Possible Side Effects & Recovery of PBSC
While taking filgrastim, you may experience flu-like symptoms such as headaches, bone and muscle aches and fatigue. Most side effects should subside within 48 hours of donating. Your stem cells replenish within one week.
Donating was a family affair. My mother, step father and older brother all stopped by making sure I was comfortable.
—Mark, PBSC donor
This is the donation method used in about 25% of cases, generally when the patient is a child. It is a 1-2 hour surgical procedure performed under anesthesia, so no pain is experienced during the donation. Marrow cells are collected from the back of your pelvic bone using a syringe.
Possible Side Effects & Recovery of Bone Marrow Collection
You may experience some pain, bruising and stiffness for up to two weeks after donation. Within a week of donating, you should be able to return to work, school and many regular activities. Your marrow will completely replenish itself within 3-6 weeks. We check up with you regularly after donation to make sure you are recovering properly. If you are not, we will arrange any necessary follow-up care.
I went into the hospital in the morning, was put under anesthesia, and woke up an hour and 15 minutes later.

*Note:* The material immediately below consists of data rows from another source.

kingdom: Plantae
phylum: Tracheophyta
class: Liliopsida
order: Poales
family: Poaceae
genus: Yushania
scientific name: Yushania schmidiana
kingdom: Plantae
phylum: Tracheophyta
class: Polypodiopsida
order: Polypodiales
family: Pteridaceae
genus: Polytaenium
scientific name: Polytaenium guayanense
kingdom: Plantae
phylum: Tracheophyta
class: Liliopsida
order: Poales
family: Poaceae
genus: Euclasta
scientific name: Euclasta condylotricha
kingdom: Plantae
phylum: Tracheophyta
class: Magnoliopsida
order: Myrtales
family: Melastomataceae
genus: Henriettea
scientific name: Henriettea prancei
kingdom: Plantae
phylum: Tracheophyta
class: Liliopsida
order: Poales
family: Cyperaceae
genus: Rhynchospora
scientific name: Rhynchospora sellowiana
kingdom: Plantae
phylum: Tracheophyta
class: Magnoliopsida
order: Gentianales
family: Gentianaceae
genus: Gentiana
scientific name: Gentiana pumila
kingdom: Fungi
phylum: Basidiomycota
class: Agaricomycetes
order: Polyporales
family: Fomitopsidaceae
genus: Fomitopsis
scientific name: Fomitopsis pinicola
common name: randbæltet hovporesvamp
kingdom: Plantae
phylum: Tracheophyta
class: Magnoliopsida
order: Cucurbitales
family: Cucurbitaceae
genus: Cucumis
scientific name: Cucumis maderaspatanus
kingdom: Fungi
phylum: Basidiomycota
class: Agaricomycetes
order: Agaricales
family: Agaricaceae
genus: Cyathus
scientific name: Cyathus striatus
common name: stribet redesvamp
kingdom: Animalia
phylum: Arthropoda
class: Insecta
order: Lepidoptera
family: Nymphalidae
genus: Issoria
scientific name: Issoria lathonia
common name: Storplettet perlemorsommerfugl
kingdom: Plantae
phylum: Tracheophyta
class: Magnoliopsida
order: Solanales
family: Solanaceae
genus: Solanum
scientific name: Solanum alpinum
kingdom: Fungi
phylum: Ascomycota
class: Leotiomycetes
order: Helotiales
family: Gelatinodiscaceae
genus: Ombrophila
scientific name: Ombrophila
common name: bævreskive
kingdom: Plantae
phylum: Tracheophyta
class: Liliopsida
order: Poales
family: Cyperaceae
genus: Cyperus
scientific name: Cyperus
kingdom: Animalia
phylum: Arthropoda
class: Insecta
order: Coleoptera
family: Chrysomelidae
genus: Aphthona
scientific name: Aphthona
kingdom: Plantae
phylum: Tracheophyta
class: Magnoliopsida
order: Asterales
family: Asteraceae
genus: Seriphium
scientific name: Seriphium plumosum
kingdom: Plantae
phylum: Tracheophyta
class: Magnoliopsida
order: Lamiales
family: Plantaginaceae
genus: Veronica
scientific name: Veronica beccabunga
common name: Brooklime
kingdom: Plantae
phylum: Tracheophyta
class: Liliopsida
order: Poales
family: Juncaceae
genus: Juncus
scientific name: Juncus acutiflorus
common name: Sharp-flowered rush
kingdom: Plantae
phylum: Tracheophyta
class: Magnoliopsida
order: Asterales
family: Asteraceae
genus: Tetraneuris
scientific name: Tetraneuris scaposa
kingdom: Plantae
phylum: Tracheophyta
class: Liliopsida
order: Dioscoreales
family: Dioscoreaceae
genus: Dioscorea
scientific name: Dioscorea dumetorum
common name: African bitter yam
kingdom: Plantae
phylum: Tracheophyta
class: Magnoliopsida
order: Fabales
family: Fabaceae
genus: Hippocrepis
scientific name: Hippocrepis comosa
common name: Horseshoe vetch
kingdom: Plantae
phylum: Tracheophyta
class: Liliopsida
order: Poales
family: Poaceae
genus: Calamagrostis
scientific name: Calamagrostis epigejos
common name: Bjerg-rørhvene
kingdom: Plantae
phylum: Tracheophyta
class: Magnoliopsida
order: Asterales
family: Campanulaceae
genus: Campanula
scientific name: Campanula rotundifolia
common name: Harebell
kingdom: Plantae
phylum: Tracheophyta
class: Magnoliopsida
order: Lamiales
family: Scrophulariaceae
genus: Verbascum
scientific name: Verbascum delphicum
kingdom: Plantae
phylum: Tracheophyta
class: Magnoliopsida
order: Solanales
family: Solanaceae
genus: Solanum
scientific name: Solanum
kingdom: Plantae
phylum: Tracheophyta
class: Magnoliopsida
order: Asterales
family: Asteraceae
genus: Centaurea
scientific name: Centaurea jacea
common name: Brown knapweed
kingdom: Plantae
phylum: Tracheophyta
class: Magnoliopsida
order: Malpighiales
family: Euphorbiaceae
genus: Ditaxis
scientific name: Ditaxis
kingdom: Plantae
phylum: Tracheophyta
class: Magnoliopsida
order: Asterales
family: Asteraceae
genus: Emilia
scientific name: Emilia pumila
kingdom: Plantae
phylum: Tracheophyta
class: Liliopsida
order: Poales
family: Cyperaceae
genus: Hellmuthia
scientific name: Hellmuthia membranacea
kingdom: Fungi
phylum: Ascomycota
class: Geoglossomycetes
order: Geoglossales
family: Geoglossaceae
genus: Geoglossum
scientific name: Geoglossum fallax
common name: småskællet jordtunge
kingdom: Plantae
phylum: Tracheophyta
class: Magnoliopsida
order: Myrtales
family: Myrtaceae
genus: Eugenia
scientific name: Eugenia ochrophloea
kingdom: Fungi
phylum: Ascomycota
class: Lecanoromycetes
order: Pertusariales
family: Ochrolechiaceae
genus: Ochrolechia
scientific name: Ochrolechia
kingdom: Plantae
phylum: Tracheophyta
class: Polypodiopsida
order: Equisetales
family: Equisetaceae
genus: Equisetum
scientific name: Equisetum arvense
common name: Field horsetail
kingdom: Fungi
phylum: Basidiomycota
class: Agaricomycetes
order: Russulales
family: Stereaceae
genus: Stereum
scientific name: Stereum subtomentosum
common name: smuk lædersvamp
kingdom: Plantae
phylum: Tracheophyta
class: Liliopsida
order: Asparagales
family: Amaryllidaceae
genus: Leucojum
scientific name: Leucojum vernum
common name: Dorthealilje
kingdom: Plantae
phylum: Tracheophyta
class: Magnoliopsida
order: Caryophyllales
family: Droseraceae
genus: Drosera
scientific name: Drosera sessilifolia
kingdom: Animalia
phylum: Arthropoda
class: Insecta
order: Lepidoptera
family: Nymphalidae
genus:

When I woke up, I was more stiff than anything; like I slept in a really weird way. They asked how I felt. The pain was not bad. It was a dull, achy soreness. They made sure I was OK. I went home in the afternoon and rested for a couple of days. That was it.
—Christian, Bone Marrow Donor
Elliott didn’t set out to be a registered donor. He stumbled upon the opportunity in March, 2007 at “Taste of Chaos,” a music festival at which we were registering donors.
“I registered while working as a reporter for my school newspaper. I was covering a blood/bone marrow drive. Just as I got ready to leave, the organizers asked if I’d register as a donor."
"I was at my dentist’s for a check-up and saw signs to 'get swabbed and become a bone marrow donor.' I have a slight fear of needles, but was intrigued by the idea that I could save a life while I was still living."